PROVIDED DATA START
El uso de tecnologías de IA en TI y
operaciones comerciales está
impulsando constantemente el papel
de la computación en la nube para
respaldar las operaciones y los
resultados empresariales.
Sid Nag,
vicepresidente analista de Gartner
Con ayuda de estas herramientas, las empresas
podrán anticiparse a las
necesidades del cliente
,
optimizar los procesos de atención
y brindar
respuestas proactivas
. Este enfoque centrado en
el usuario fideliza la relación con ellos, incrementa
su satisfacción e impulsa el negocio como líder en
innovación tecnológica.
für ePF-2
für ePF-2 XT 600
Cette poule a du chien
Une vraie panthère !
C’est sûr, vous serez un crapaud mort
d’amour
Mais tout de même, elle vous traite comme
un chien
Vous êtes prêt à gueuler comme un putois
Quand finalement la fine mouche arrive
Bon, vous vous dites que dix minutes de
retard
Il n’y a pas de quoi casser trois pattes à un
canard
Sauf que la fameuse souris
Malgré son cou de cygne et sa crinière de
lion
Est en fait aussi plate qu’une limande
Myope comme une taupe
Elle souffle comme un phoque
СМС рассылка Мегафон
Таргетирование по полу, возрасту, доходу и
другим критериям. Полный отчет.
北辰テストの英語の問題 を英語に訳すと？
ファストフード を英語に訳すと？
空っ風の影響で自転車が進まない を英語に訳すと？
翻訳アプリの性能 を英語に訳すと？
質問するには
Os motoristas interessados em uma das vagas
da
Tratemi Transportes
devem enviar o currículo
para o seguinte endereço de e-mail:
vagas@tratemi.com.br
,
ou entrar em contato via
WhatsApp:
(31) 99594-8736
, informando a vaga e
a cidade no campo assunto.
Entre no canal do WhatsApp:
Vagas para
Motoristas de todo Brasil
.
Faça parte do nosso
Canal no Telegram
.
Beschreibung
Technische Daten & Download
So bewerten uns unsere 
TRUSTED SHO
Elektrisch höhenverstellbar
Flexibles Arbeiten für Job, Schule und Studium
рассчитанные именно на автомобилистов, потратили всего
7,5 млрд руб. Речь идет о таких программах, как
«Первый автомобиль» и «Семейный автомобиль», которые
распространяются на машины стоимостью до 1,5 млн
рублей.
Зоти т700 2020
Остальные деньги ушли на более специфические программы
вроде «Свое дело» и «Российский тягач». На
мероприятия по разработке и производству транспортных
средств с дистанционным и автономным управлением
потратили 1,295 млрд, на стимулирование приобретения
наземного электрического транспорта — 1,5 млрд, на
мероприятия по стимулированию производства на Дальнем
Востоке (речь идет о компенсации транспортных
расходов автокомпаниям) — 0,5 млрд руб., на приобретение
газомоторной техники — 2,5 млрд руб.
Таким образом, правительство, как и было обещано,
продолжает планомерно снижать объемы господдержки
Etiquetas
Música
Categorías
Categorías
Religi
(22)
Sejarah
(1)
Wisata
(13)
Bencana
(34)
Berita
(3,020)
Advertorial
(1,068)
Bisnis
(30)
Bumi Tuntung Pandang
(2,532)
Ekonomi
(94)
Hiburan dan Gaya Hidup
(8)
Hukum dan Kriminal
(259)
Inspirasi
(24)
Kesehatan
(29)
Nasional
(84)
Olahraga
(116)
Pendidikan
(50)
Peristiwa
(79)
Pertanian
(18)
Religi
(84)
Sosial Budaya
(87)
PROVIDED DATA END
| WHAT YOU ARE ASKED TO DO |
Please output every record, keeping each line exact.

| FINISHED EXERCISE |
El uso de tecnologías de IA en TI y
operaciones comerciales está
impulsando constantemente el papel
de la computación en la nube para
respaldar las operaciones y los
resultados empresariales.
Sid Nag,
vicepresidente analista de Gartner
Con ayuda de estas herramientas, las empresas
podrán anticiparse a las
necesidades del cliente
,
optimizar los procesos de atención
y brindar
respuestas proactivas
. Este enfoque centrado en
el usuario fideliza la relación con ellos, incrementa
su satisfacción e impulsa el negocio como líder en
innovación tecnológica.
für ePF-2
für ePF-2 XT 600
Cette poule a du chien
Une vraie panthère !
C’est sûr, vous serez un crapaud mort
d’amour
Mais tout de même, elle vous traite comme
un chien
Vous êtes prêt à gueuler comme un putois
Quand finalement la fine mouche arrive
Bon, vous vous dites que dix minutes de
retard
Il n’y a pas de quoi casser trois pattes à un
canard
Sauf que la fameuse souris
Malgré son cou de cygne et sa crinière de
lion
Est en fait aussi plate qu’une limande
Myope comme une taupe
Elle souffle comme un phoque
СМС рассылка Мегафон
Таргетирование по полу, возрасту, доходу и
другим критериям. Полный отчет.
北辰テストの英語の問題 を英語に訳すと？
ファストフード を英語に訳すと？
空っ風の影響で自転車が進まない を英語に訳すと？
翻訳アプリの性能 を英語に訳すと？
質問するには
Os motoristas interessados em uma das vagas
da
Tratemi Transportes
devem enviar o currículo
para o seguinte endereço de e-mail:
vagas@tratemi.com.br
,
ou entrar em contato via
WhatsApp:
(31) 99594-8736
, informando a vaga e
a cidade no campo assunto.
Entre no canal do WhatsApp:
Vagas para
Motoristas de todo Brasil
.
Faça parte do nosso
Canal no Telegram
.
Beschreibung
Technische Daten & Download
So bewerten uns unsere 
TRUSTED SHO
Elektrisch höhenverstellbar
Flexibles Arbeiten für Job, Schule und Studium
рассчитанные именно на автомобилистов, потратили всего
7,5 млрд руб. Речь идет о таких программах, как
«Первый автомобиль» и «Семейный автомобиль», которые
распространяются на машины стоимостью до 1,5 млн
рублей.
Зоти т700 2020
Остальные деньги ушли на более специфические программы
вроде «Свое дело» и «Российский тягач». На
мероприятия по разработке и производству транспортных
средств с дистанционным и автономным управлением
потратили 1,295 млрд, на стимулирование приобретения
наземного электрического транспорта — 1,5 млрд, на
мероприятия по стимулированию производства на Дальнем
Востоке (речь идет о компенсации транспортных
расходов автокомпаниям) — 0,5 млрд руб., на приобретение
газомоторной техники — 2,5 млрд руб.
Таким образом, правительство, как и было обещано,
продолжает планомерно снижать объемы господдержки
Etiquetas
Música
Categorías
Categorías
Religi
(22)
Sejarah
(1)
Wisata
(13)
Bencana
(34)
Berita
(3,020)
Advertorial
(1,068)
Bisnis
(30)
Bumi Tuntung Pandang
(2,532)
Ekonomi
(94)
Hiburan dan Gaya Hidup
(8)
Hukum dan Kriminal
(259)
Inspirasi
(24)
Kesehatan
(29)
Nasional
(84)
Olahraga
(116)
Pendidikan
(50)
Peristiwa
(79)
Pertanian
(18)
Religi
(84)
Sosial Budaya
(87)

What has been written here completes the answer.